Mine was having issues from the beginning. This article fixed it for me........fires flawless now.

http://www.kimbershooters.com/how-to-fix-a-kimber-solo-when-slide-locks-open-after-every-shot/

Anonymous said...

Just a horrible experience today. Brand new 2014 production and had 5 FTF out of 40. No interest in trying to fix it because it is a design flaw in my opinion no matter what one prefers to "call it" Remember the ford pinto when the gas tank exploded? Yet it was on market for years? DITTO.

Discerning2 said...

Thanks for the great review, and the testing with different ammo. I was on the waiting list for the Solo, and used your test results to select ammo. Looking forward to breaking it in. My second Kimber.

Anonymous said...

I had decided to buy one of these and went to the local gunshop to do exactly that.
The pistol looks great, has a nice smooth trigger pull; the slide is a bit stiff to jack, but I suppose that's to be expected in a 9mm this small (my Kel-Tec .380 is a stiff pull also).
But then I hit a deal killer: when I went to eject the empty magazine, it didn't!
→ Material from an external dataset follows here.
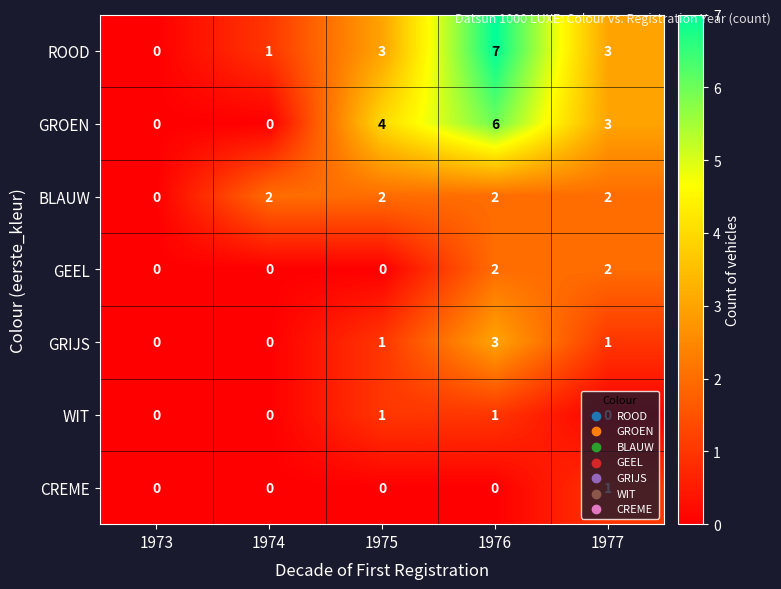

At which category is the sum across all series the highest?

1976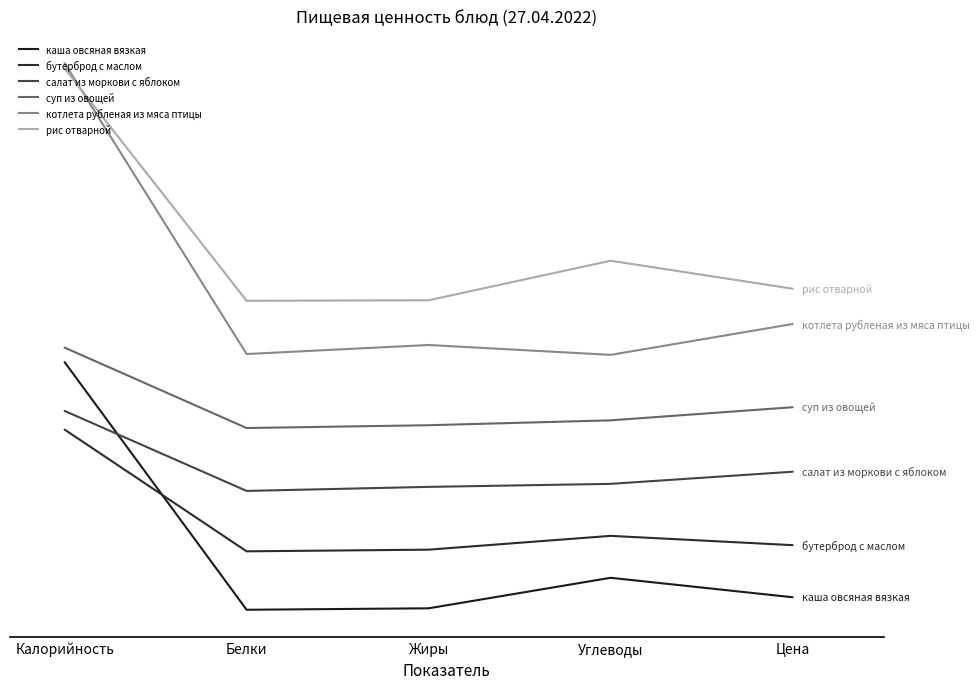

What is the lowest value of the рис отварной series?

304.1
It turns out that the ejection mechanism is so stiff that ejecting the magazine is almost a 2-handed job. We tried 3 different pistols, all the same.
I like the looks, I like the feel, I like the name (but don't much like the price - but I knew what that was going into the deal). What I really don't like is the thought of getting into a situation where this becomes my primary or only weapon and I need a magazine change and it takes 2 hands to do it.
If they'd lighten up on that some, heck, I'd probably buy two!

Ron said...

When I bought my Solo, I picked up some practice rounds, as well as personal defense ammo. Yesterday, I thought I would practice with the "Federal Premium Personal Defense Low Recoil Ammunition 9mm Luger 135 grain."

Save your money. I had a FTF on every round. It may be in the right grain range, but the "low recoil" apparently disqualifies this ammo for the Solo.